Answer these questions from the account of Albany's escape.
(a) How high is the crag the attendant lowered himself over?
(b) How far did Albany carry his attendant to reach Leith?
(c) How many men marched with James from the Burghmuir?

══ Selected extract

To lull suspicion, Albany invited the captain of the guard and three of his principal soldiers to sup with him, and all these he succeeded in partially intoxicating. They sat drinking and gaming until the hour grew late; and then the royal duke found that the moment of fate had come.Snatching the captain’s long dagger from his baldrick, Albany buried it again and again in his glittering breast; he despatched the intoxicated soldiers in the same fashion, and, in token of his hostility, with the assistance of his chalmer-chield he barbarously threw the bodies on a great fire
that blazed in the fireplace of the tower; “and there in their armour they broiled and sweltered like tortoises in iron shells.” Locking the doors, the fugitives hurriedly and stealthily reached the tower-head unseen. The attendant lowered himself down first over the abutting crag, which there is more than 200 feet in height, but the cord proving too short it slipped from his hands, and he fell to the bottom senseless.
This must have been a terrible crisis for the blood-stained Albany ! Hurrying back to his now horrible apartment in the tower, he dragged the sheets from his bed, added them to the rope, looped it round an embrasure, and lowered himself safely down over rampart and rock to the bottom, where he found his attendant lying helpless, with a broken thigh. Unwilling to leave him to perish, Albany, with a sentiment that contrasts singularly with his recent ferocity, raised him on his shoulders, and being a man of unusual strength and stature, he actually conveyed him to Leith, a distance
of two miles; and, when the sun rose, the ship, with Albany, was out on the German sea.
Daylight revealed the rope and twisted sheets hanging over the rampart of the tower. An alarm was given, which the dreadful stench from the locked chamber must have increased. The door was opened. Albany was gone, but the half-consumed corpses were found in the fireplace; and James III. refused to believe in a story so incredible till he had visited the place in person.Albany fled to England, the king of which refused to deliver him up. Thus war was declared, and James marched from the Burghmuir with 50,000 men and a train of guns, under the master of the ordnance, a stone-mason, whom, with great impolicy, he had created Earl of Mar. At Lauder the nobles halted; hanged all the king’s minions over the bridge in horse-halters, and disbanded the troops ; and then the humbled and luckless James returned to the Castle, where for many months, in 1481, he remained a species of prisoner in the custody of its commanders, the Earls of Athol and Buchan, who, it has been supposed, would have murdered him in secret had not the Lord Darnley and other loyal barons protected him, by never leaving his chamber unguarded by night or day. There he remained in aspecies of honourable durance, while near him lay in a dungeon the venerable Earl of Douglas, who scorned to be reconciled, though James, in his humility, made overtures to him.

════
══ Data for analysis

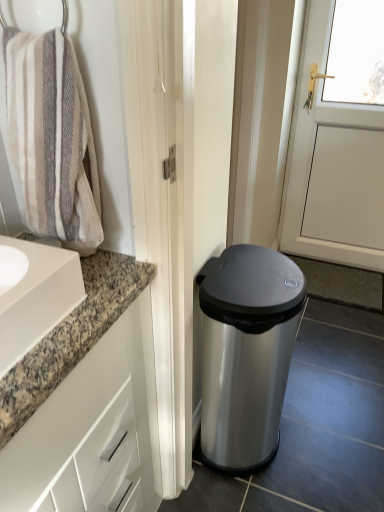
Question: Does satin silver trash can at lower right have a lesser width compared to white glossy cabinet at left?

Choices:
 (A) no
 (B) yes

Answer: (B)

Question: From the image's perspective, is satin silver trash can at lower right above white glossy cabinet at left?

Choices:
 (A) yes
 (B) no

Answer: (A)

Question: Considering the relative sizes of satin silver trash can at lower right and white glossy cabinet at left in the image provided, is satin silver trash can at lower right wider than white glossy cabinet at left?

Choices:
 (A) no
 (B) yes

Answer: (A)

Question: From the image's perspective, is satin silver trash can at lower right under white glossy cabinet at left?

Choices:
 (A) yes
 (B) no

Answer: (B)

Question: Is the position of satin silver trash can at lower right more distant than that of white glossy cabinet at left?

Choices:
 (A) yes
 (B) no

Answer: (A)

Question: Is satin silver trash can at lower right to the left of white glossy cabinet at left from the viewer's perspective?

Choices:
 (A) no
 (B) yes

Answer: (A)

Question: Is white glossy cabinet at left facing towards satin silver trash can at lower right?

Choices:
 (A) no
 (B) yes

Answer: (A)

Question: Is white glossy cabinet at left behind satin silver trash can at lower right?

Choices:
 (A) no
 (B) yes

Answer: (A)

Question: Is white glossy cabinet at left shorter than satin silver trash can at lower right?

Choices:
 (A) yes
 (B) no

Answer: (B)

Question: Considering the relative sizes of white glossy cabinet at left and satin silver trash can at lower right in the image provided, is white glossy cabinet at left smaller than satin silver trash can at lower right?

Choices:
 (A) yes
 (B) no

Answer: (B)

Question: Is white glossy cabinet at left placed right next to satin silver trash can at lower right?

Choices:
 (A) yes
 (B) no

Answer: (B)

Question: Is white glossy cabinet at left oriented away from satin silver trash can at lower right?

Choices:
 (A) no
 (B) yes

Answer: (A)

Question: Is beige textured towel at left looking in the opposite direction of satin silver trash can at lower right?

Choices:
 (A) yes
 (B) no

Answer: (B)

════

* **Reply**
(a) More than 200 feet.
(b) Two miles.
(c) 50,000 men.